Prenatal diagnosis of trisomy 10 has been reported in only five cases, including ours [25] (Table 1). In all cases, increased nuchal translucency thickness or hygroma colli associated with limb defects were present. Detailed ultrasound examination showed additional features including micrognathia, facial cleft, limb abnormalities, cardiac defects, unilateral renal agenesis, and early intrauterine growth retardation. Termination of pregnancy was performed for all cases except one with IUD at 35 weeks’ gestation. Postmortem examination showed a male growth-retarded fetus with a deep facial cleft, retromicrognathia, low-set ears, and short neck. Abnormal features also comprised hypoplastic third finger on the right hand, syndactyly of the right toes, and absence of toes on left foot. Renal and cardiac defects, imperforate anus, and agenesis of the corpus callosum were also observed [5]. In our case, diagnosed in the first trimester of pregnancy, the fetus presented with increased NT, ectrodactyly, and radial aplasia. No other malformation was detected before fetal reduction.

tab1
Table 1: Clinical and cytogenetic findings in prenatal diagnosis of trisomy 10.

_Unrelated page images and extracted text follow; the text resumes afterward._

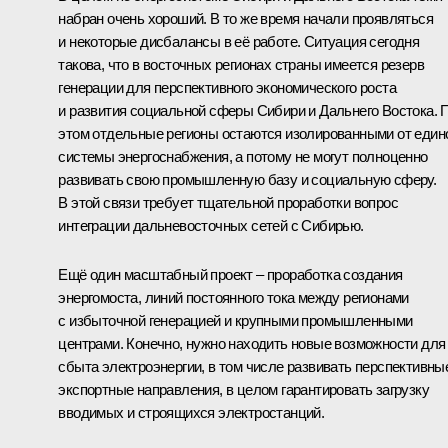
набран очень хороший. В то же время начали проявляться
и некоторые дисбалансы в её работе. Ситуация сегодня
такова, что в восточных регионах страны имеется резерв
генерации для перспективного экономического роста
и развития социальной сферы Сибири и Дальнего Востока. 
этом отдельные регионы остаются изолированными от един
системы энергоснабжения, а потому не могут полноценно
развивать свою промышленную базу и социальную сферу.
В этой связи требует тщательной проработки вопрос
интеграции дальневосточных сетей с Сибирью.
Ещё один масштабный проект – проработка создания
энергомоста, линий постоянного тока между регионами
с избыточной генерацией и крупными промышленными
центрами. Конечно, нужно находить новые возможности для
сбыта электроэнергии, в том числе развивать перспективны
экспортные направления, в целом гарантировать загрузку
вводимых и строящихся электростанций.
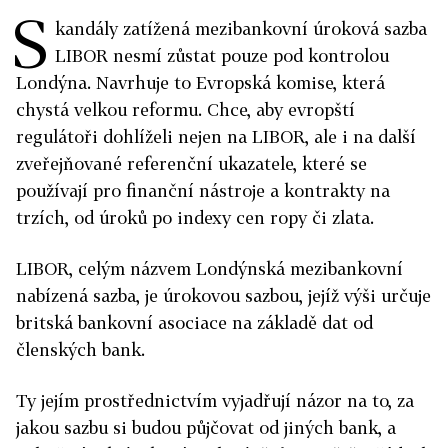
S
kandály zatížená mezibankovní úroková sazba
LIBOR nesmí zůstat pouze pod kontrolou
Londýna. Navrhuje to Evropská komise, která
chystá velkou reformu. Chce, aby evropští
regulátoři dohlíželi nejen na LIBOR, ale i na další
zveřejňované referenční ukazatele, které se
používají pro finanční nástroje a kontrakty na
trzích, od úroků po indexy cen ropy či zlata.
LIBOR, celým názvem Londýnská mezibankovní
nabízená sazba, je úrokovou sazbou, jejíž výši určuje
britská bankovní asociace na základě dat od
členských bank.
Ty jejím prostřednictvím vyjadřují názor na to, za
jakou sazbu si budou půjčovat od jiných bank, a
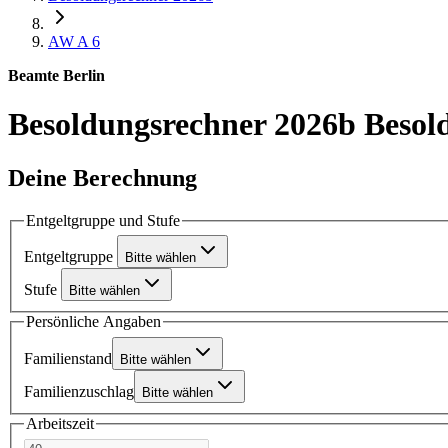
AW A 6
Beamte Berlin
Besoldungsrechner 2026b
Besol
Deine Berechnung
Entgeltgruppe und Stufe
Entgeltgruppe
Bitte wählen
Stufe
Bitte wählen
Persönliche Angaben
Familienstand
Bitte wählen
Familienzuschlag
Bitte wählen
Arbeitszeit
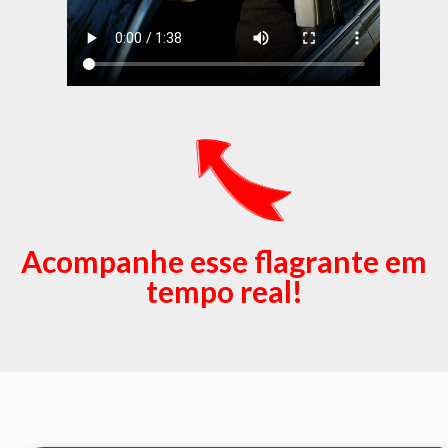
Acompanhe esse flagrante em
tempo real!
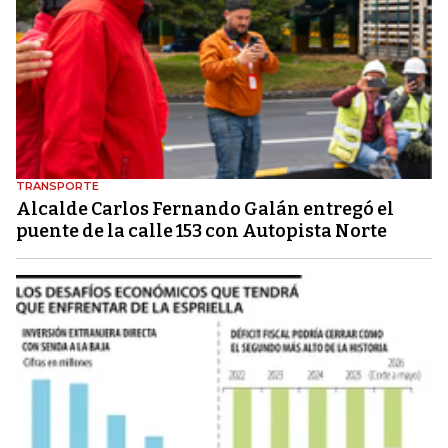
TRANSPORTE
Alcalde Carlos Fernando Galán entregó el
puente de la calle 153 con Autopista Norte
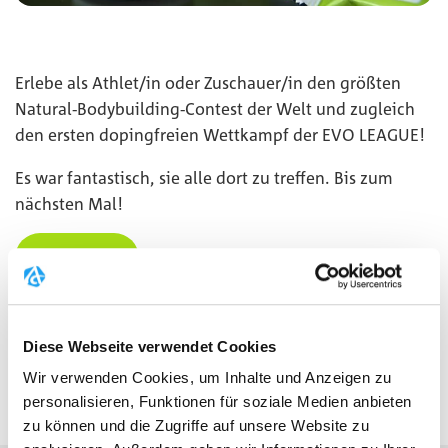
Erlebe als Athlet/in oder Zuschauer/in den größten
Natural-Bodybuilding-Contest der Welt und zugleich
den ersten dopingfreien Wettkampf der EVO LEAGUE!
Es war fantastisch, sie alle dort zu treffen. Bis zum
nächsten Mal!
MEHR
Diese Webseite verwendet Cookies
ZURÜCK ZUR EVENT ÜBERSICHT
Wir verwenden Cookies, um Inhalte und Anzeigen zu
personalisieren, Funktionen für soziale Medien anbieten
zu können und die Zugriffe auf unsere Website zu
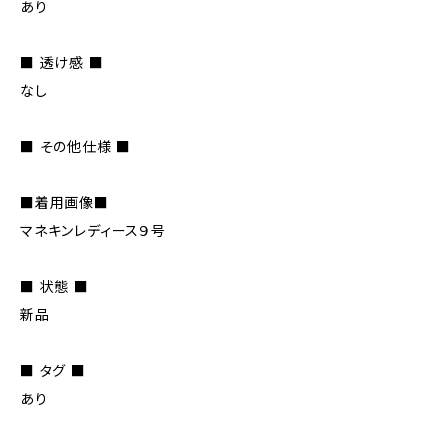
あり
■ 透け感 ■
なし
■ その他仕様 ■
■着用画像■
マネキンレディース９号
■ 状態 ■
新品
■ タグ ■
あり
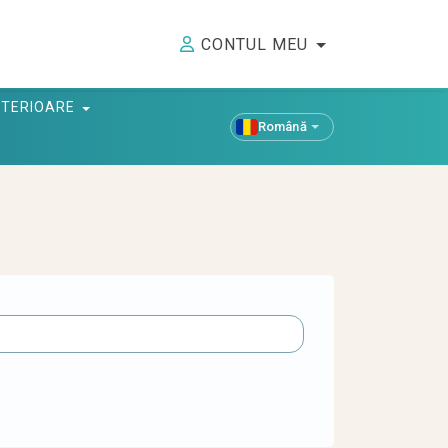
CONTUL MEU
ANTERIOARE
Română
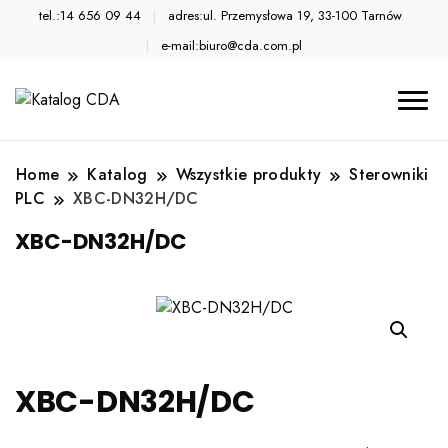
tel.:14 656 09 44
adres:ul. Przemysłowa 19, 33-100 Tarnów
e-mail:biuro@cda.com.pl
Automatyka przemysłowa
Katalog CDA
Home
Katalog
Wszystkie produkty
Sterowniki
PLC
XBC-DN32H/DC
XBC-DN32H/DC
XBC-DN32H/DC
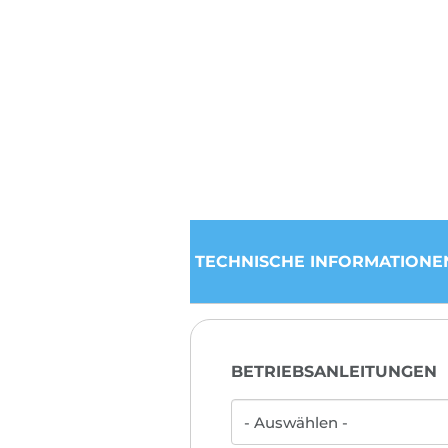
TECHNISCHE INFORMATIONE
BETRIEBSANLEITUNGEN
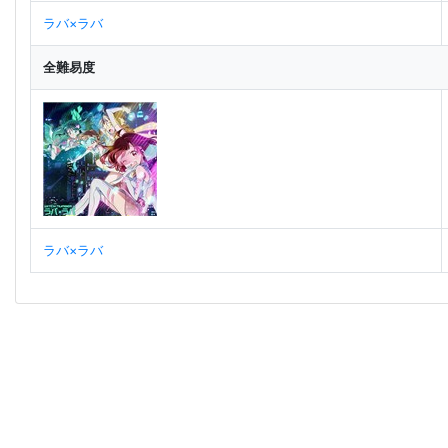
ラバ×ラバ
全難易度
ラバ×ラバ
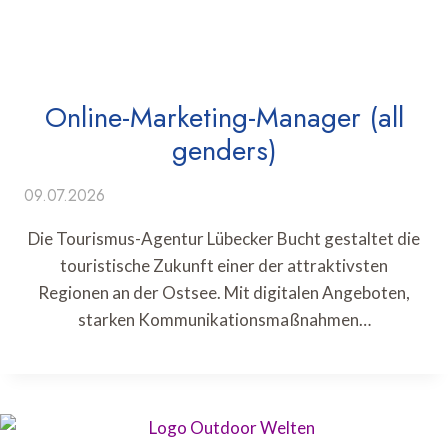
Online-Marketing-Manager (all
genders)
09.07.2026
Die Tourismus-Agentur Lübecker Bucht gestaltet die
touristische Zukunft einer der attraktivsten
Regionen an der Ostsee. Mit digitalen Angeboten,
starken Kommunikationsmaßnahmen…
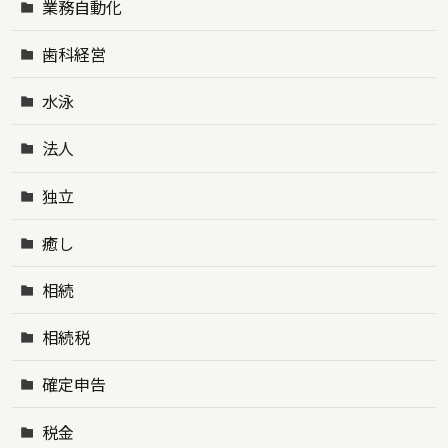
業務自動化
歯科経営
水泳
法人
独立
癒し
相続
相続税
確定申告
税金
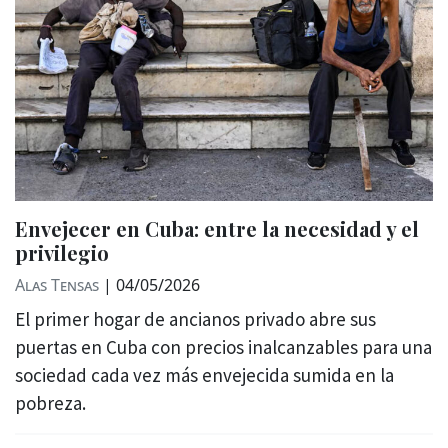
Envejecer en Cuba: entre la necesidad y el
privilegio
Alas Tensas
|
04/05/2026
El primer hogar de ancianos privado abre sus
puertas en Cuba con precios inalcanzables para una
sociedad cada vez más envejecida sumida en la
pobreza.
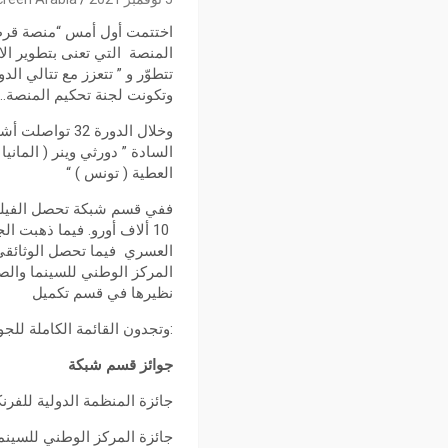
تتطوّر و ” تتعزز مع تتالي ا
وتكونت لجنة تحكيم المنصة
السادة ” دورثي وينر ( المان
العطية ( تونس ) “
ففي قسم شبكة تحصل الفيلم ا
نظيرها في قسم تكميل
:وتجدون القائمة الكاملة للجو
جوائز قسم شبكة
جائزة المنظمة الدولية للفرنكوفنية وقدرها 10 ألاف أورو فاز بها شريط دونقا وهو في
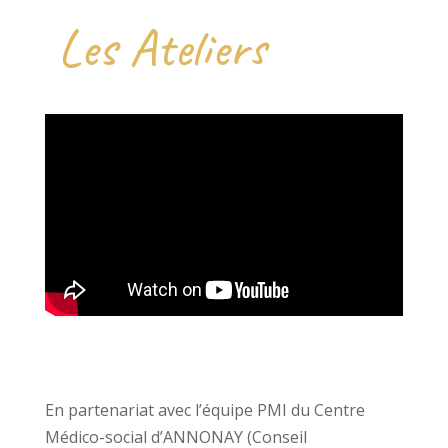
Les Ateliers
En partenariat avec l’équipe PMI du Centre
Médico-social d’ANNONAY (Conseil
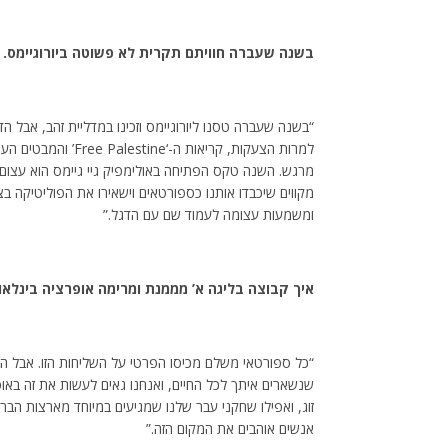
בשנה שעברה חוויתם תקרית לא פשוטה ביורוגיימס.
“בשנה שעברה טסנו ליורוגיימס וזכינו במדליית זהב, אבל 
למרות הצעקות, קריאות
מרגש. השנה טקס הפתיחה באולימפיק גיי גיימס הוא עצום
מקווים שיכבדו אותנו כספורטאים וישאירו את הפוליטיקה בצד
ומשמעות עצומה לעמוד שם עם הדגל.”
איך קבוצה בליגה א’ מממנת ומרימה אופרציה בינלאומ
“כל ספורטאי משלם מכיסו הפרטי על השליחות הזו. אבל החוו
שנשארים איתך לכל החיים, ואנחנו גאים לעשות את זה באופן
זוג, ואפילו שחקני עבר שלנו שמגיעים במיוחד מארצות הבר
אנשים אוהבים את המקום הזה.”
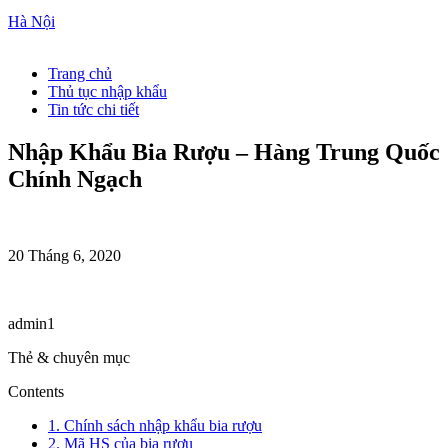
Hà Nội
Trang chủ
Thủ tục nhập khẩu
Tin tức chi tiết
Nhập Khẩu Bia Rượu – Hàng Trung Quốc
Chính Ngạch
20 Tháng 6, 2020
admin1
Thẻ & chuyên mục
Contents
1. Chính sách nhập khẩu bia rượu
2. Mã HS của bia rượu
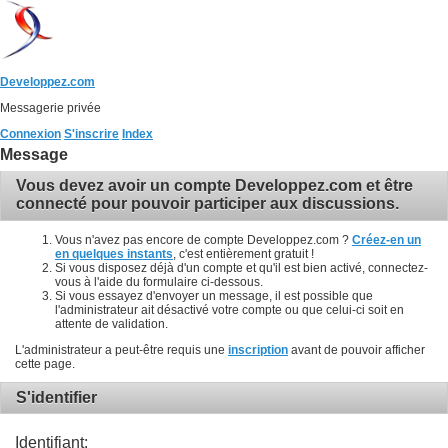
Developpez.com
Messagerie privée
Connexion
S'inscrire
Index
Message
Vous devez avoir un compte Developpez.com et être
connecté pour pouvoir participer aux discussions.
Vous n'avez pas encore de compte Developpez.com ?
Créez-en un
en quelques instants
, c'est entièrement gratuit !
Si vous disposez déjà d'un compte et qu'il est bien activé, connectez-
vous à l'aide du formulaire ci-dessous.
Si vous essayez d'envoyer un message, il est possible que
l'administrateur ait désactivé votre compte ou que celui-ci soit en
attente de validation.
L'administrateur a peut-être requis une
inscription
avant de pouvoir afficher
cette page.
S'identifier
Identifiant:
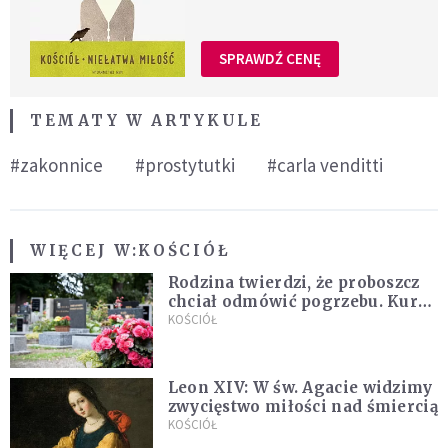
SPRAWDŹ CENĘ
TEMATY W ARTYKULE
#zakonnice
#prostytutki
#carla venditti
WIĘCEJ W:
KOŚCIÓŁ
Rodzina twierdzi, że proboszcz
chciał odmówić pogrzebu. Kuria
zapowiada wyjaśnienia
KOŚCIÓŁ
Leon XIV: W św. Agacie widzimy
zwycięstwo miłości nad śmiercią
KOŚCIÓŁ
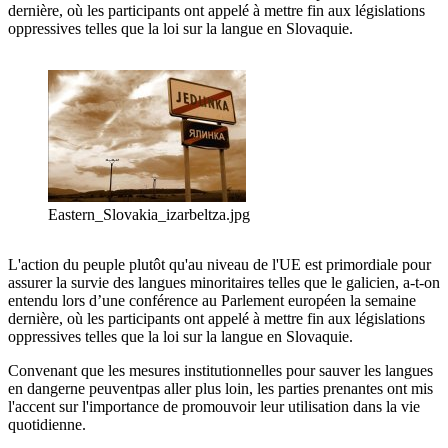
dernière, où les participants ont appelé à mettre fin aux législations
oppressives telles que la loi sur la langue en Slovaquie.
Eastern_Slovakia_izarbeltza.jpg
L'action du peuple plutôt qu'au niveau de l'UE est primordiale pour
assurer la survie des langues minoritaires telles que le galicien, a-t-on
entendu lors d’une conférence au Parlement européen la semaine
dernière, où les participants ont appelé à mettre fin aux législations
oppressives telles que la loi sur la langue en Slovaquie.
Convenant que les mesures institutionnelles pour sauver les langues
en dangerne peuventpas aller plus loin, les parties prenantes ont mis
l'accent sur l'importance de promouvoir leur utilisation dans la vie
quotidienne.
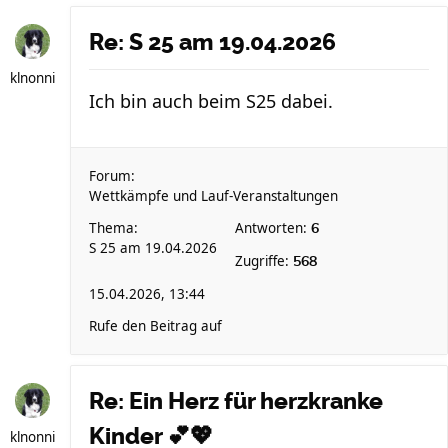
Re: S 25 am 19.04.2026
klnonni
Ich bin auch beim S25 dabei.
Forum:
Wettkämpfe und Lauf-Veranstaltungen
Thema:
Antworten:
6
S 25 am 19.04.2026
Zugriffe:
568
15.04.2026, 13:44
Rufe den Beitrag auf
Re: Ein Herz für herzkranke
Kinder 💕💖
klnonni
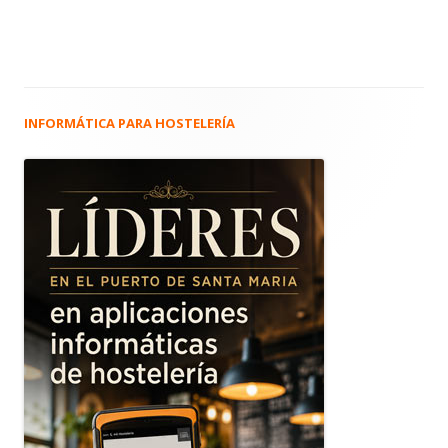
INFORMÁTICA PARA HOSTELERÍA
Barra
lateral
principal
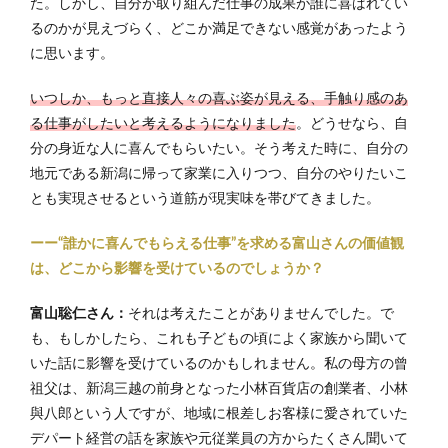
た。しかし、自分が取り組んだ仕事の成果が誰に喜ばれてい
るのかが見えづらく、どこか満足できない感覚があったよう
に思います。
いつしか、もっと直接人々の喜ぶ姿が見える、手触り感のあ
る仕事がしたいと考えるようになりました
。どうせなら、自
分の身近な人に喜んでもらいたい。そう考えた時に、自分の
地元である新潟に帰って家業に入りつつ、自分のやりたいこ
とも実現させるという道筋が現実味を帯びてきました。
ーー“誰かに喜んでもらえる仕事”を求める富山さんの価値観
は、どこから影響を受けているのでしょうか？
富山聡仁さん：
それは考えたことがありませんでした。で
も、もしかしたら、これも子どもの頃によく家族から聞いて
いた話に影響を受けているのかもしれません。私の母方の曾
祖父は、新潟三越の前身となった小林百貨店の創業者、小林
與八郎という人ですが、地域に根差しお客様に愛されていた
デパート経営の話を家族や元従業員の方からたくさん聞いて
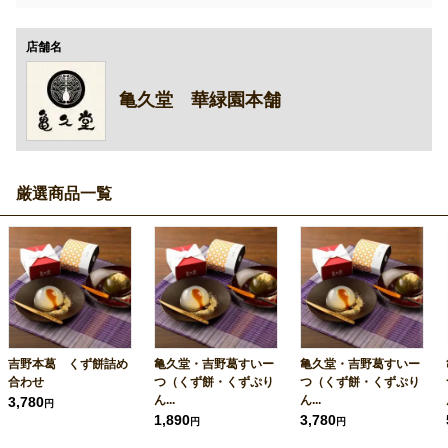
店舗名
亀久堂 華緑園本舗
厳選商品一覧
吉野本葛 くず餅詰め
亀久堂・吉野葛すいー
亀久堂・吉野葛すいー
合わせ
つ（くず餅・くずぷり
つ（くず餅・くずぷり
ん...
ん...
3,780
円
1,890
3,780
円
円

Our case is the earliest prenatal diagnosis of SHFM, diagnosed by ultrasound examination at 10 weeks’ gestation and the first paper of ectrodactyly and radial agenesis associated with trisomy 10.

Diagnosis of trisomy 10 in the malformed fetus constituted help for genetic counseling to the parents and for the management of subsequent pregnancies. This result reinforces the recommendation to perform cytogenetic analysis when sporadic SHFM findings are detected during pregnancy.